La sede propia del Grupo Scout Klaromecó se encuentra ubicada sobre avenida 42 entre calles 37 y 39. Pero antes de disponer de su inmueble funcionaron en otros espacios de la localidad.
“La primera sede que tuvimos fue la casa de los guardavidas y después fuimos al camping municipal -en la proveeduría- para ese entonces teníamos terreno y la casa levantada, le faltaba muchísimo pero teníamos donde arrancar”, contó. 
Agradecido 
 El jefe de los scouts claromequenses siempre se mostró agradecido con el apoyo de la localidad pero también del que recibieron de parte del municipio, para poder hacer realidad la sede propia. 
“Los terrenos eran municipales y la verdad que el grupo se fundó estando Carlos Sánchez en el poder. El 90 por ciento de lo que tenemos se lo tenemos que agradecer a él”, expresó. Y agregó: “nos dieron los terrenos, nosotros los empezamos a mantener, eran unos pozos terribles, empezamos con el relleno y todo lo que se necesitaba hacer”, describió.
 En este sentido valoró especialmente que el grupo disponga de un espacio que le pertenece. “Hoy tenemos levantada la sede propia, muy pocos grupos la tienen.

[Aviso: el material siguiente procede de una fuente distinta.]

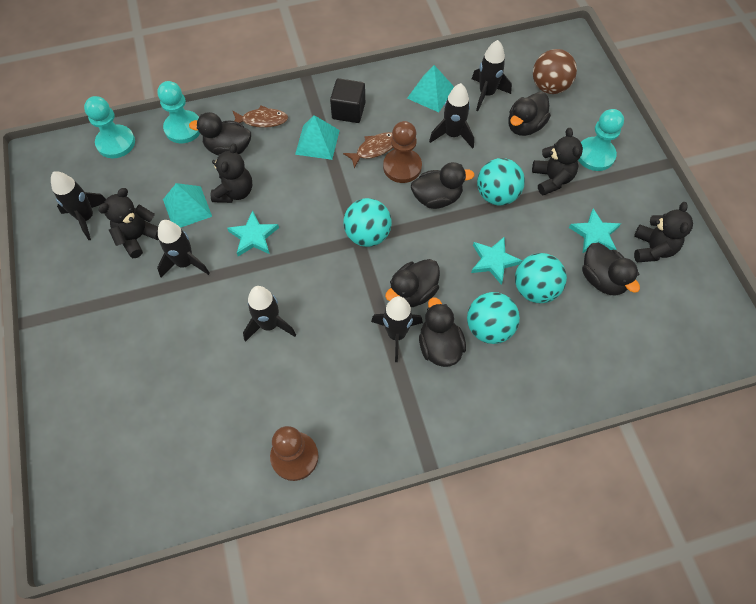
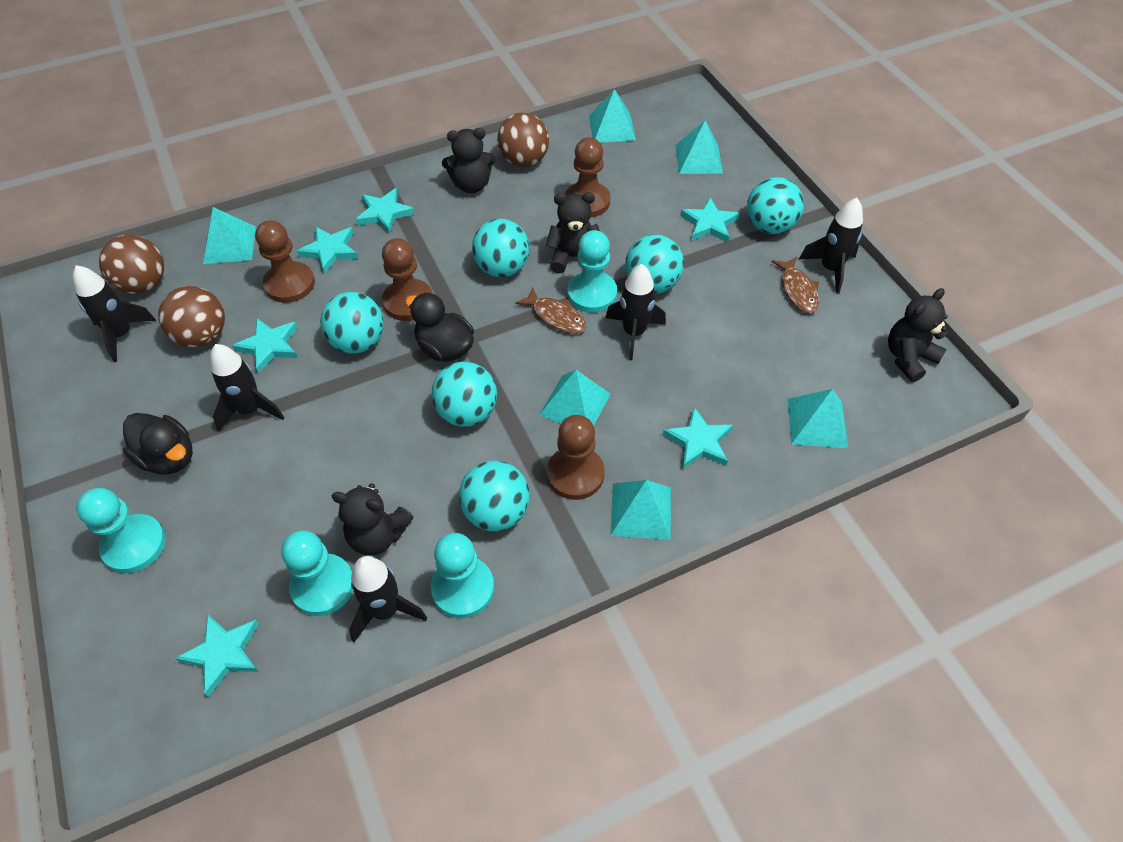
black cube: 1 -> 0
black duck: 6 -> 2
black rocket: 6 -> 5
brown ball: 1 -> 3
brown pawn: 2 -> 4
turquoise ball: 4 -> 6
turquoise pawn: 3 -> 4
turquoise pyramid: 3 -> 6
turquoise star: 3 -> 6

La fuimos construyendo con aportes municipales, con ayuda del pueblo, con rifas que la población nos compra; siempre con apoyo de la comunidad”, subrayó. 

 Dar una mano 

 En la actualidad el grupo cuenta con 45 integrantes entre adultos y chicos; y a lo largo de sus primeros 16 años de vida Horacio asegura que la creación del espacio tuvo como premisa “darle una mano al prójimo”. 
“Colaboramos con un comedor en Tres Arroyos, el de las Payasolidarias; pero también le damos una mano al pueblo dentro de nuestras posibilidades, el grupo también es el encargado de hacer el acto de Malvinas”, enumeró. 
A lo largo de los primeros años de la institución, si bien no pudo precisar la cantidad de chicos que han pasado por la formación scout en Claromecó, sí pudo afirmar que se acuerda de “todos”. 
Considera que el tiempo compartido durante las experiencias y la enseñanza en el transcurso de la vida scout les enseña a “ser solidaros, y también que si ven algo no tienen que hacer la vista gorda y seguir de largo”. 
Hoy, tres décadas después de haber llegado a Claromecó, Horacio transita la cuarentena por la pandemia de Covid-19 en su casa. 
Es empleado municipal, pero por su edad (59) y condición de salud, debe permanecer sin salir de su hogar; y pasa el tiempo –entre otras cosas- haciendo trabajos en su taller de artesanías y de cerrajería. 
 Mientras tanto espera –como muchos- recuperar el tiempo en la actividad con la que intenta dejar una huella en la localidad.